[Collection entries]
= = = = =

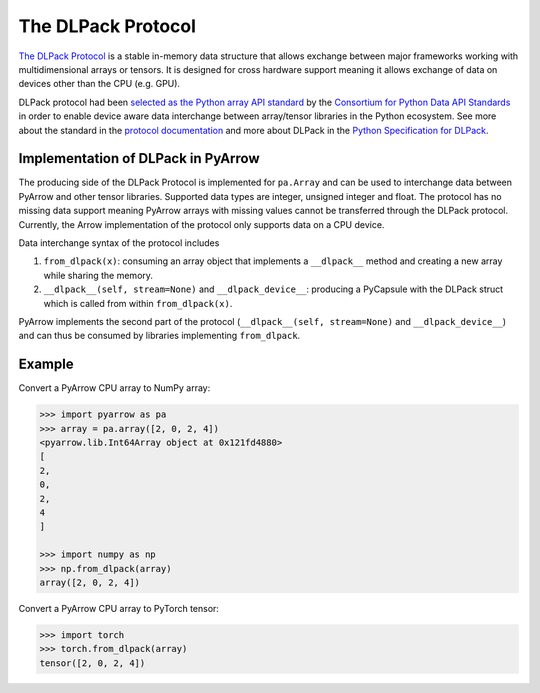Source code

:.. Licensed to the Apache Software Foundation (ASF) under one
.. or more contributor license agreements.  See the NOTICE file
.. distributed with this work for additional information
.. regarding copyright ownership.  The ASF licenses this file
.. to you under the Apache License, Version 2.0 (the
.. "License"); you may not use this file except in compliance
.. with the License.  You may obtain a copy of the License at

..   http://www.apache.org/licenses/LICENSE-2.0

.. Unless required by applicable law or agreed to in writing,
.. software distributed under the License is distributed on an
.. "AS IS" BASIS, WITHOUT WARRANTIES OR CONDITIONS OF ANY
.. KIND, either express or implied.  See the License for the
.. specific language governing permissions and limitations
.. under the License.

.. _pyarrow-dlpack:

The DLPack Protocol
===================

`The DLPack Protocol <https://github.com/dmlc/dlpack>`_
is a stable in-memory data structure that allows exchange
between major frameworks working with multidimensional
arrays or tensors. It is designed for cross hardware
support meaning it allows exchange of data on devices other
than the CPU (e.g. GPU).

DLPack protocol had been
`selected as the Python array API standard <https://data-apis.org/array-api/latest/design_topics/data_interchange.html#dlpack-an-in-memory-tensor-structure>`_
by the
`Consortium for Python Data API Standards <https://data-apis.org/>`_
in order to enable device aware data interchange between array/tensor
libraries in the Python ecosystem. See more about the standard
in the
`protocol documentation <https://data-apis.org/array-api/latest/index.html>`_
and more about DLPack in the
`Python Specification for DLPack <https://dmlc.github.io/dlpack/latest/python_spec.html#python-spec>`_.

Implementation of DLPack in PyArrow
-----------------------------------

The producing side of the DLPack Protocol is implemented for ``pa.Array``
and can be used to interchange data between PyArrow and other tensor
libraries. Supported data types are integer, unsigned integer and float. The
protocol has no missing data support meaning PyArrow arrays with
missing values cannot be transferred through the DLPack
protocol. Currently, the Arrow implementation of the protocol only supports
data on a CPU device.

Data interchange syntax of the protocol includes

1. ``from_dlpack(x)``: consuming an array object that implements a
   ``__dlpack__`` method and creating a new array while sharing the
   memory.

2. ``__dlpack__(self, stream=None)`` and ``__dlpack_device__``:
   producing a PyCapsule with the DLPack struct which is called from
   within ``from_dlpack(x)``.

PyArrow implements the second part of the protocol
(``__dlpack__(self, stream=None)`` and ``__dlpack_device__``) and can
thus be consumed by libraries implementing ``from_dlpack``.

Example
-------

Convert a PyArrow CPU array to NumPy array:

.. code-block::

    >>> import pyarrow as pa
    >>> array = pa.array([2, 0, 2, 4])
    <pyarrow.lib.Int64Array object at 0x121fd4880>
    [
    2,
    0,
    2,
    4
    ]

    >>> import numpy as np
    >>> np.from_dlpack(array)
    array([2, 0, 2, 4])

Convert a PyArrow CPU array to PyTorch tensor:

.. code-block::

    >>> import torch
    >>> torch.from_dlpack(array)
    tensor([2, 0, 2, 4])
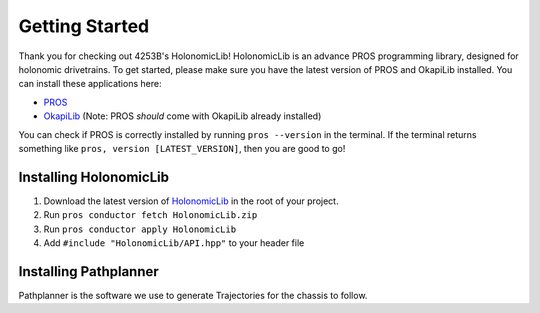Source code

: .. _getting_started:

###############
Getting Started
###############

Thank you for checking out 4253B's HolonomicLib! HolonomicLib is an advance PROS programming 
library, designed for holonomic drivetrains. To get started, please make sure you have the 
latest version of PROS and OkapiLib installed. You can install these applications here: 

* `PROS <https://github.com/purduesigbots/pros-cli/releases>`_
* `OkapiLib <https://github.com/OkapiLib/OkapiLib/releases>`_ (Note: PROS *should* come with OkapiLib
  already installed)

You can check if PROS is correctly installed by running ``pros --version`` in the terminal. If 
the terminal returns something like ``pros, version [LATEST_VERSION]``, then you are good to go!

Installing HolonomicLib
-----------------------

1. Download the latest version of `HolonomicLib <https://github.com/Yessir120/HolonomicLib/releases>`_
   in the root of your project. 
2. Run ``pros conductor fetch HolonomicLib.zip`` 
3. Run ``pros conductor apply HolonomicLib``
4. Add ``#include "HolonomicLib/API.hpp"`` to your header file

Installing Pathplanner
----------------------

Pathplanner is the software we use to generate Trajectories for the chassis to follow.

= = = = =

Since the pictures are not wanted, set down only the rest of each record, exactly as above.

Expected output:
Source code

:.. Licensed to the Apache Software Foundation (ASF) under one
.. or more contributor license agreements.  See the NOTICE file
.. distributed with this work for additional information
.. regarding copyright ownership.  The ASF licenses this file
.. to you under the Apache License, Version 2.0 (the
.. "License"); you may not use this file except in compliance
.. with the License.  You may obtain a copy of the License at

..   http://www.apache.org/licenses/LICENSE-2.0

.. Unless required by applicable law or agreed to in writing,
.. software distributed under the License is distributed on an
.. "AS IS" BASIS, WITHOUT WARRANTIES OR CONDITIONS OF ANY
.. KIND, either express or implied.  See the License for the
.. specific language governing permissions and limitations
.. under the License.

.. _pyarrow-dlpack:

The DLPack Protocol
===================

`The DLPack Protocol <https://github.com/dmlc/dlpack>`_
is a stable in-memory data structure that allows exchange
between major frameworks working with multidimensional
arrays or tensors. It is designed for cross hardware
support meaning it allows exchange of data on devices other
than the CPU (e.g. GPU).

DLPack protocol had been
`selected as the Python array API standard <https://data-apis.org/array-api/latest/design_topics/data_interchange.html#dlpack-an-in-memory-tensor-structure>`_
by the
`Consortium for Python Data API Standards <https://data-apis.org/>`_
in order to enable device aware data interchange between array/tensor
libraries in the Python ecosystem. See more about the standard
in the
`protocol documentation <https://data-apis.org/array-api/latest/index.html>`_
and more about DLPack in the
`Python Specification for DLPack <https://dmlc.github.io/dlpack/latest/python_spec.html#python-spec>`_.

Implementation of DLPack in PyArrow
-----------------------------------

The producing side of the DLPack Protocol is implemented for ``pa.Array``
and can be used to interchange data between PyArrow and other tensor
libraries. Supported data types are integer, unsigned integer and float. The
protocol has no missing data support meaning PyArrow arrays with
missing values cannot be transferred through the DLPack
protocol. Currently, the Arrow implementation of the protocol only supports
data on a CPU device.

Data interchange syntax of the protocol includes

1. ``from_dlpack(x)``: consuming an array object that implements a
   ``__dlpack__`` method and creating a new array while sharing the
   memory.

2. ``__dlpack__(self, stream=None)`` and ``__dlpack_device__``:
   producing a PyCapsule with the DLPack struct which is called from
   within ``from_dlpack(x)``.

PyArrow implements the second part of the protocol
(``__dlpack__(self, stream=None)`` and ``__dlpack_device__``) and can
thus be consumed by libraries implementing ``from_dlpack``.

Example
-------

Convert a PyArrow CPU array to NumPy array:

.. code-block::

    >>> import pyarrow as pa
    >>> array = pa.array([2, 0, 2, 4])
    <pyarrow.lib.Int64Array object at 0x121fd4880>
    [
    2,
    0,
    2,
    4
    ]

    >>> import numpy as np
    >>> np.from_dlpack(array)
    array([2, 0, 2, 4])

Convert a PyArrow CPU array to PyTorch tensor:

.. code-block::

    >>> import torch
    >>> torch.from_dlpack(array)
    tensor([2, 0, 2, 4])
Source code

: .. _getting_started:

###############
Getting Started
###############

Thank you for checking out 4253B's HolonomicLib! HolonomicLib is an advance PROS programming 
library, designed for holonomic drivetrains. To get started, please make sure you have the 
latest version of PROS and OkapiLib installed. You can install these applications here: 

* `PROS <https://github.com/purduesigbots/pros-cli/releases>`_
* `OkapiLib <https://github.com/OkapiLib/OkapiLib/releases>`_ (Note: PROS *should* come with OkapiLib
  already installed)

You can check if PROS is correctly installed by running ``pros --version`` in the terminal. If 
the terminal returns something like ``pros, version [LATEST_VERSION]``, then you are good to go!

Installing HolonomicLib
-----------------------

1. Download the latest version of `HolonomicLib <https://github.com/Yessir120/HolonomicLib/releases>`_
   in the root of your project. 
2. Run ``pros conductor fetch HolonomicLib.zip`` 
3. Run ``pros conductor apply HolonomicLib``
4. Add ``#include "HolonomicLib/API.hpp"`` to your header file

Installing Pathplanner
----------------------

Pathplanner is the software we use to generate Trajectories for the chassis to follow.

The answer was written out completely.